WORK REQUEST:
Using the excerpt below on Coherent Eclecticism, decide whether each statement agrees with it: (a) The excerpt says Coherent Eclecticism treats all ideas and opinions as equal. (b) The approach begins with as few assumptions as possible. (c) The excerpt says the social movement it describes already exists. Answer yes or no for each, quoting the words of the excerpt that settle it.

EXCERPTED PASSAGE:

# # # # # # #

The social movement that we currently lack, and that we always most profoundly require, is the social movement in advocacy of the deepening of our consciousness, not just as an abstract or self-indulgent hobby, but as the essence of the human enterprise, and the most essential tool in service to our ability to forever increase our liberty and compassion and wisdom and joy, here and elsewhere, now and in the future.

This blog employs what I’ll coin “Coherent Eclecticism” in service to that aspiration. No branch or form of human thought is dismissed, no aspect of the effort denied, no wrinkle or subtlety ignored, to the fullest extent of our individual and collective ability. That does not mean that Coherent Eclecticism treats all ideas and opinions as equal, but rather as equally meriting the full consideration of our reason and imagination and compassion. We start with as few assumptions as possible, revisit conclusions not carefully enough examined, and dedicate ourselves to the refinement of those procedures and methodologies, individually and collectively, that best serve the goal of distilling all thought and action into the wisest, most liberating, most compassionate, and most useful concoction possible.

# # # # # # #

DATA BELOW:

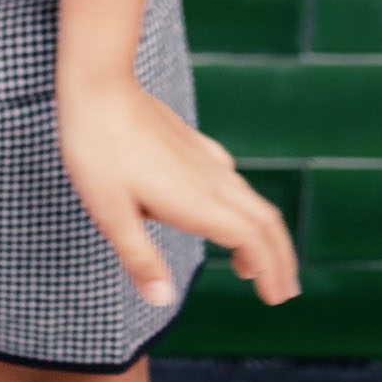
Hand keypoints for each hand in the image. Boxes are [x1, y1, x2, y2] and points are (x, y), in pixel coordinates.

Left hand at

# # # # # # #

OUTPUT FOR THIS TASK:
(a) No: "That does not mean that Coherent Eclecticism treats all ideas and opinions as equal"
(b) Yes: "We start with as few assumptions as possible"
(c) No: "The social movement that we currently lack"